I don't know, but I noticed that our guide was now making frequent and sibilant - use of the word "sucking." After a point, everything, but everything, involved "sucking." Yes, unless my memory is playing tricks, he also said that of the panel with a giraffe. Don't ask.

Soon after Konark, my mind in an understandable whirl, we got on the road to the upper reaches of Keonjhar district, iron mining country on Orissa's Jharkhand border.

We arrowed inland from the coastal plain, then wound through muted hills and silent sal trees. Strangely lovely country, even once you realise that some of those hills are actually enormous piles of slag from the mines. Everything is in shades of ochre and red.

The roads that are more mud and rocks than tar, the cars and buses, the faintly menacing stands of abandoned mining machinery, rusting peacefully into oblivion. The air itself seems heavy with rust, though it's really just the promise of rain.

Yet it all grows on you. With each mile, things slip away: grand expectations of travel, the need for unsullied comfort. You begin delighting in the small joys: a pheasant peeping from a tree, a long line of cattle tramping through a field, the truck ahead that advises "No Book Without Cover, No Girl Without Lover."
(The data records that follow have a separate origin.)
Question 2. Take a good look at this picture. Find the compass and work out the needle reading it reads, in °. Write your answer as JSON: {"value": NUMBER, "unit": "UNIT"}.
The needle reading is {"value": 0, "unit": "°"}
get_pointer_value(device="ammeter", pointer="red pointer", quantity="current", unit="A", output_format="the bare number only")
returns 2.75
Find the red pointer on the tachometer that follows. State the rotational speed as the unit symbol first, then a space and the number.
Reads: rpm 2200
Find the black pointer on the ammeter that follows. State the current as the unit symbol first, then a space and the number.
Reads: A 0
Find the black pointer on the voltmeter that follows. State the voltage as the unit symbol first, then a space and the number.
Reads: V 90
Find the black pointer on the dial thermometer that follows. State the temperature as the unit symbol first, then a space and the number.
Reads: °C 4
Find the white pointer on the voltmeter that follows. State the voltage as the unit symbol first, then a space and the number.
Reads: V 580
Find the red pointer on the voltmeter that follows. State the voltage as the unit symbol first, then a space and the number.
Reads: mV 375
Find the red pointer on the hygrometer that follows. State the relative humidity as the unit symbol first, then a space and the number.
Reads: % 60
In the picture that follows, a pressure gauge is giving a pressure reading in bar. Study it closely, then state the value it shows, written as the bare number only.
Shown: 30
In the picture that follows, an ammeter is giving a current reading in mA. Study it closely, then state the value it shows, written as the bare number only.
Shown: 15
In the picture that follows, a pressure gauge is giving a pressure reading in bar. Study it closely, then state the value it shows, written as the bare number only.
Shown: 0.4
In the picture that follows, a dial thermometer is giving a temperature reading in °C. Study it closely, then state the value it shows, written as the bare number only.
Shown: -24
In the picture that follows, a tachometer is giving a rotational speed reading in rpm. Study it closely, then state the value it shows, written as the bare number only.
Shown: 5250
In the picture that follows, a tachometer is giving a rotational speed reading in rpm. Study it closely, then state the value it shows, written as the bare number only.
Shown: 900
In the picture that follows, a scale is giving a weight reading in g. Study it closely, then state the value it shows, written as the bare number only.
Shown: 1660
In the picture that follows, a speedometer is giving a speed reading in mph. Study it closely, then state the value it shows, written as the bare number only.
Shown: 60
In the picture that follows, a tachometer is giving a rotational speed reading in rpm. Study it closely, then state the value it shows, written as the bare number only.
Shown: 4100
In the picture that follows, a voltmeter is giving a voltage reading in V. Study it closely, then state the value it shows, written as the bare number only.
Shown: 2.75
It was thus that we reached the hamlet of Belda, to look in on an AIDS workshop. It was in Oriya, but I didn't need that language to know why a spate of shy giggles rippled through the audience of young women soon after we arrived. The lady conducting the session had just described, with unmistakably explicit hands, the use of a condom.

No sibilant mention, thank you very much, of sucking. No Girl Without Lover that night? What a thought.